What the task requires — When the line containing "right knee: (792, 721, 4)" appears in the data below, begin copying there and stop only after the line containing "right knee: (1373, 736, 4)".

(Stored data)
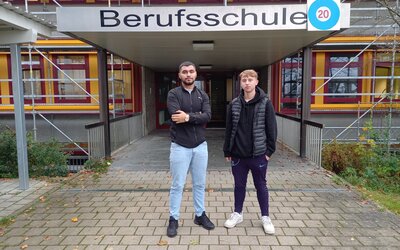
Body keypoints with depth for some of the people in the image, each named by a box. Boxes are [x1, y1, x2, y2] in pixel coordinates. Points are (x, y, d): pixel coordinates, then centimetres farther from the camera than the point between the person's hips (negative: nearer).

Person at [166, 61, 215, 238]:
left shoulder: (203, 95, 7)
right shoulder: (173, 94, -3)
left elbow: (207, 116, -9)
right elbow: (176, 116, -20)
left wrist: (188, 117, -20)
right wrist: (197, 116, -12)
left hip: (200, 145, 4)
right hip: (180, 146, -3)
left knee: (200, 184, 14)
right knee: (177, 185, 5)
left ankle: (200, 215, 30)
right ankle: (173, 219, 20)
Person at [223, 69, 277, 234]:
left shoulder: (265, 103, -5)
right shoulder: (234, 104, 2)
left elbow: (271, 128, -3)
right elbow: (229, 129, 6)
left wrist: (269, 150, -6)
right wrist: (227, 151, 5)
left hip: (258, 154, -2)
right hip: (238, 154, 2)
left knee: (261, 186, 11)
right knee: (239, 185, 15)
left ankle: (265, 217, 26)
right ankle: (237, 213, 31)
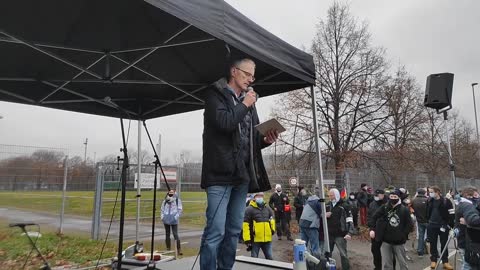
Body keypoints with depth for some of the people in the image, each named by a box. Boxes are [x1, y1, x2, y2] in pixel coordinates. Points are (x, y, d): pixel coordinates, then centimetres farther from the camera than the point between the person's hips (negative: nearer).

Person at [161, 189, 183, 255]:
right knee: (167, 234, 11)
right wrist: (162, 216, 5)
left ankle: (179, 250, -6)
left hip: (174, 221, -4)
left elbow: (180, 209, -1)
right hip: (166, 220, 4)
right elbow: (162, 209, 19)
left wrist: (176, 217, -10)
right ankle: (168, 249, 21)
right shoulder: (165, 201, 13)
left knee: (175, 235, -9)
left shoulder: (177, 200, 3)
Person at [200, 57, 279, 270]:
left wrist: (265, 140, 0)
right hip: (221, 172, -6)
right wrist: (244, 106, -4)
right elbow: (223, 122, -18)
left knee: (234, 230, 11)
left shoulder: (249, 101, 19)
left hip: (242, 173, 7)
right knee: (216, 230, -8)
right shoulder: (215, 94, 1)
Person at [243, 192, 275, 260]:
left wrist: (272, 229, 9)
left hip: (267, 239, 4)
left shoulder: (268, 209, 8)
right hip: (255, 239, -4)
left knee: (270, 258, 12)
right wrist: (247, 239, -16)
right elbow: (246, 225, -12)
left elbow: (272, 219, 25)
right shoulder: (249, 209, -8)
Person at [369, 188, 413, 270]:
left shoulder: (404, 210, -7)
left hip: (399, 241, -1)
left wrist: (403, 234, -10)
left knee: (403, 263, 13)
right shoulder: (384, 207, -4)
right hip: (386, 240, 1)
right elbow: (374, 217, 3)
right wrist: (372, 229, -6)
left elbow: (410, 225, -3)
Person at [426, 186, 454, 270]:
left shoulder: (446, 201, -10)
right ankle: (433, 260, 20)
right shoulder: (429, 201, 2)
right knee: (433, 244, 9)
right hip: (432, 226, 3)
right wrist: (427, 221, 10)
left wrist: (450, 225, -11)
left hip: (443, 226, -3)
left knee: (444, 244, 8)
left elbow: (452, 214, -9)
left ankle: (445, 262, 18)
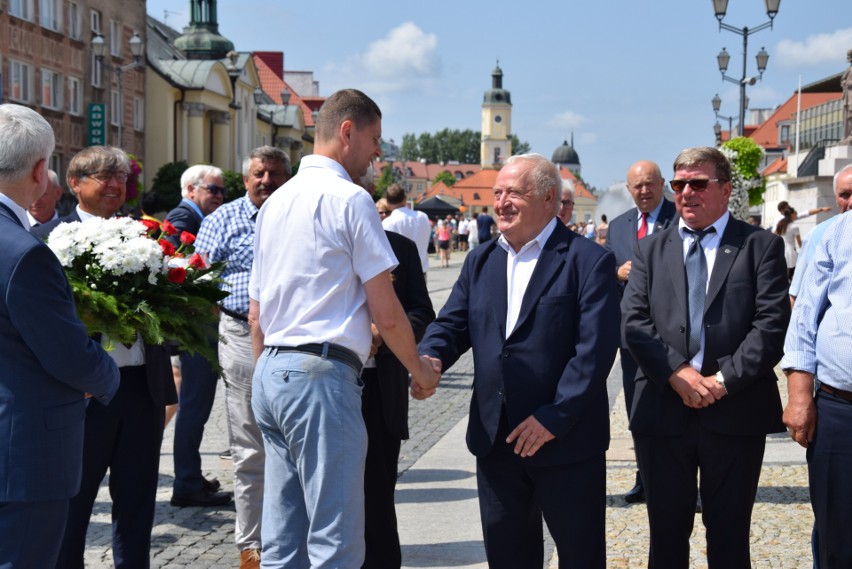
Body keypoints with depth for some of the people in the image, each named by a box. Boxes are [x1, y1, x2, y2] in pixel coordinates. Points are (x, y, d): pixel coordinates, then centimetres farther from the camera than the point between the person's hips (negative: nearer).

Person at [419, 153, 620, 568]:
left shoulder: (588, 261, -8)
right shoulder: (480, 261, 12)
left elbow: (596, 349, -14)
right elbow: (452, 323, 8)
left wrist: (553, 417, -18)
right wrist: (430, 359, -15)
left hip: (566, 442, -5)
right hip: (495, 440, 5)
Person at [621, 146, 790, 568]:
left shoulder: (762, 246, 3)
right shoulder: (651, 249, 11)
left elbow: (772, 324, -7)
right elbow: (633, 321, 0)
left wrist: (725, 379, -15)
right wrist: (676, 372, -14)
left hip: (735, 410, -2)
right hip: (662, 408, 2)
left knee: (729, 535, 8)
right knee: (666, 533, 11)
* * *
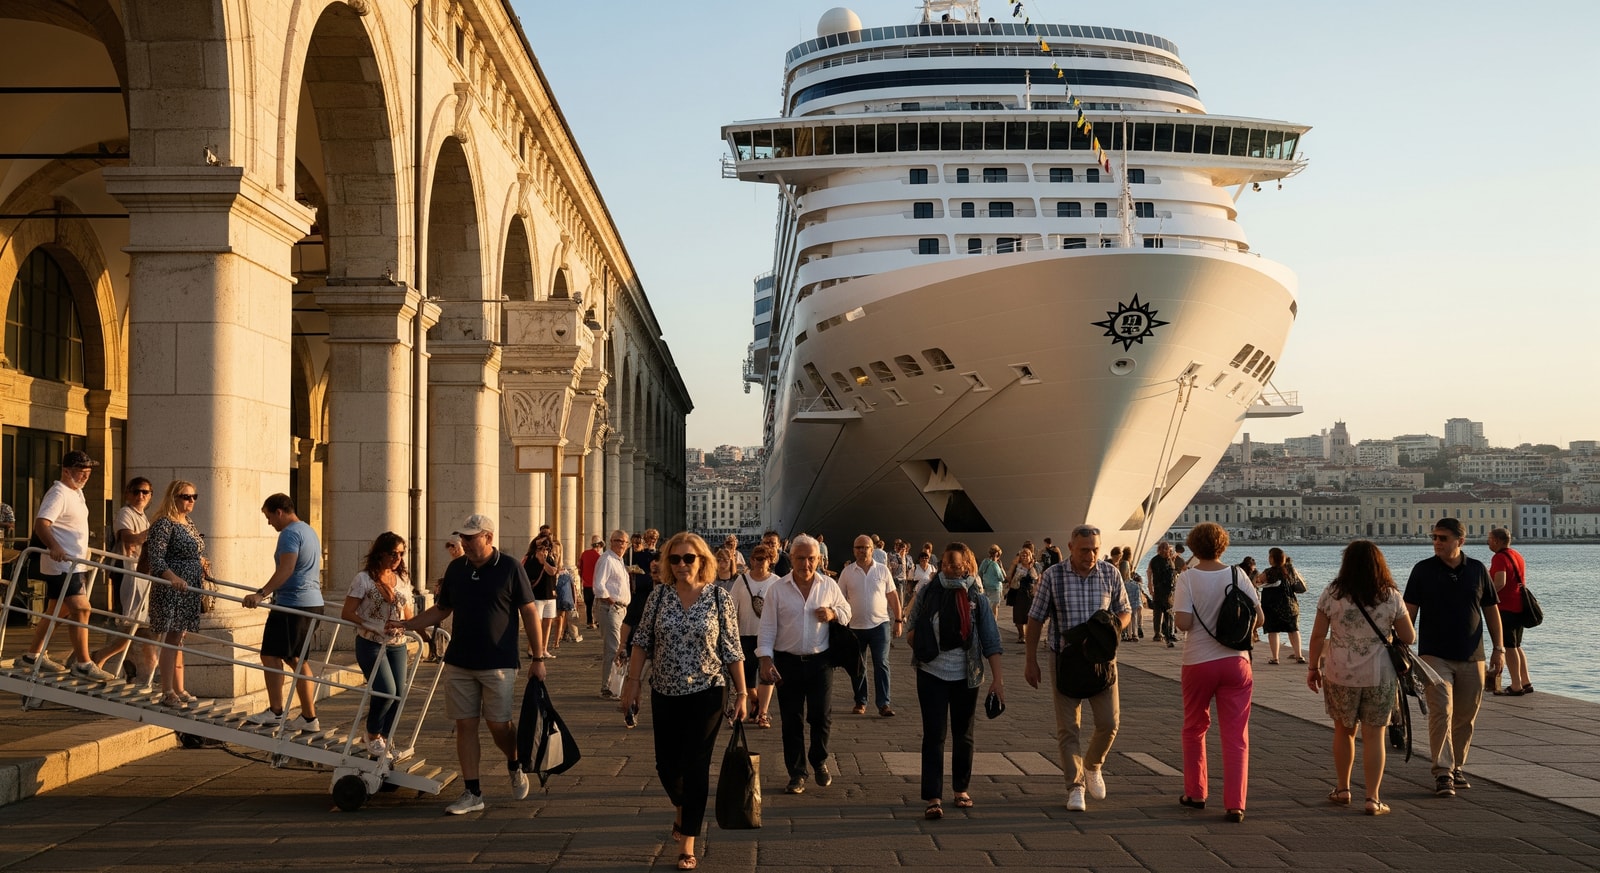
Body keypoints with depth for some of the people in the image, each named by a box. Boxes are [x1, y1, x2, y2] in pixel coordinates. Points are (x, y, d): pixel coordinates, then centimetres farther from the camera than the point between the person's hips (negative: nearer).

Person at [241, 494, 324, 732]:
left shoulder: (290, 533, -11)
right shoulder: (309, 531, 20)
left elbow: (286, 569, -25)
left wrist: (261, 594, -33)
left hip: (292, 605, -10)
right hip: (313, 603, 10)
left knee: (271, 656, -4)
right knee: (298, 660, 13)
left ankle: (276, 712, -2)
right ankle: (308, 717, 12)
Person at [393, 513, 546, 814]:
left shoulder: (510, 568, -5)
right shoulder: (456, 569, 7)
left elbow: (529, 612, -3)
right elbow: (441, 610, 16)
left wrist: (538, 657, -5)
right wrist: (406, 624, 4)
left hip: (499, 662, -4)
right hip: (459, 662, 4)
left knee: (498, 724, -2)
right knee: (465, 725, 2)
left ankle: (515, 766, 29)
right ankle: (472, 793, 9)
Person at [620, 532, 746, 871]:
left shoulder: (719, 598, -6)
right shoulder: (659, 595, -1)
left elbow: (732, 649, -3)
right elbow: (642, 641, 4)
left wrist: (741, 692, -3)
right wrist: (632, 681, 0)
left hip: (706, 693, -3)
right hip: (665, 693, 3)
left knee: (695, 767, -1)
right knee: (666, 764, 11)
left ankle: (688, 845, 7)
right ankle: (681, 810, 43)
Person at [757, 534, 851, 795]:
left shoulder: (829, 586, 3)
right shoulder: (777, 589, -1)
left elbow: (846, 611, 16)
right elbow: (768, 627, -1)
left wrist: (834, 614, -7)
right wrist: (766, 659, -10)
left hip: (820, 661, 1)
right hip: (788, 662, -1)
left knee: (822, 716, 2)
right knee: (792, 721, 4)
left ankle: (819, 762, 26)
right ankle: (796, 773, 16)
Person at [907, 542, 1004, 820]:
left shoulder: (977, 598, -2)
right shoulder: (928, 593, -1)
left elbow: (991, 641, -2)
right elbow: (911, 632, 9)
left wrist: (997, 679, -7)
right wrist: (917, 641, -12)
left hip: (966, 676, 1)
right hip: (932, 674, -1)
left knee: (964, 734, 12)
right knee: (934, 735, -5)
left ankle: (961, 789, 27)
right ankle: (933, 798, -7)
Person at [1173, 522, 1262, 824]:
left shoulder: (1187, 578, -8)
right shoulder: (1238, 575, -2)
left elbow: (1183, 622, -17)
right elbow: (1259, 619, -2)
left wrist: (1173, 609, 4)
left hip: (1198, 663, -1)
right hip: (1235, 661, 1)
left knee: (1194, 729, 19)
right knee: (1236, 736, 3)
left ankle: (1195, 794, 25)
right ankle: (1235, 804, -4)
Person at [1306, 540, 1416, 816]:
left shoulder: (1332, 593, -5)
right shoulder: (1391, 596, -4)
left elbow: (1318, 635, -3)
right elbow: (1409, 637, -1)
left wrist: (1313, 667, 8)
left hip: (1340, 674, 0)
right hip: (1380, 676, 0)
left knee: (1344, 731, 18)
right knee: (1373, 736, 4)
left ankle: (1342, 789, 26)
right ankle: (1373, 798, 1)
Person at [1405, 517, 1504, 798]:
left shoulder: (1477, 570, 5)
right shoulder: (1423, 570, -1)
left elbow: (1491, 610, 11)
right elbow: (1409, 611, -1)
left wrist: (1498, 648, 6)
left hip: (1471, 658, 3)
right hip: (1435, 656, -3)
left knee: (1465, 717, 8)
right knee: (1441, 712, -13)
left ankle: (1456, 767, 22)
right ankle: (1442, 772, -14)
...
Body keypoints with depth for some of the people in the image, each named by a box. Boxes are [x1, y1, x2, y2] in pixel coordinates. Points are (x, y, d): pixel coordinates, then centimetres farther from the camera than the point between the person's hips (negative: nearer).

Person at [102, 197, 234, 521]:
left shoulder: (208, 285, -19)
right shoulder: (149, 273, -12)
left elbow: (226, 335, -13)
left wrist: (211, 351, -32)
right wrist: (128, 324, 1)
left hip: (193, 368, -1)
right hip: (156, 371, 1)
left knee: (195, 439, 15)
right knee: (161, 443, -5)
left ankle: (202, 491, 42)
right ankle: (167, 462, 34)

Task answer —
right knee: (792, 721, 4)
left ankle: (819, 762, 26)
right ankle: (796, 773, 16)
Person at [907, 542, 1004, 820]:
left shoulder: (977, 598, -2)
right shoulder: (928, 593, -1)
left elbow: (991, 641, -2)
right elbow: (911, 632, 9)
left wrist: (997, 679, -7)
right wrist: (917, 641, -12)
left hip: (966, 676, 1)
right hip: (932, 674, -1)
left knee: (964, 734, 12)
right knee: (934, 735, -5)
left ankle: (961, 789, 27)
right ankle: (933, 798, -7)
Person at [1173, 522, 1262, 824]:
left shoulder: (1187, 578, -8)
right shoulder: (1238, 575, -2)
left elbow: (1183, 622, -17)
right elbow: (1259, 619, -2)
left wrist: (1173, 609, 4)
left hip: (1198, 663, -1)
right hip: (1235, 661, 1)
left knee: (1194, 729, 19)
right knee: (1236, 736, 3)
left ankle: (1195, 794, 25)
right ankle: (1235, 804, -4)
Person at [1306, 540, 1416, 816]:
left shoulder: (1332, 593, -5)
right shoulder: (1391, 596, -4)
left elbow: (1318, 635, -3)
right elbow: (1409, 637, -1)
left wrist: (1313, 667, 8)
left hip: (1340, 674, 0)
right hip: (1380, 676, 0)
left knee: (1344, 731, 18)
right knee: (1373, 736, 4)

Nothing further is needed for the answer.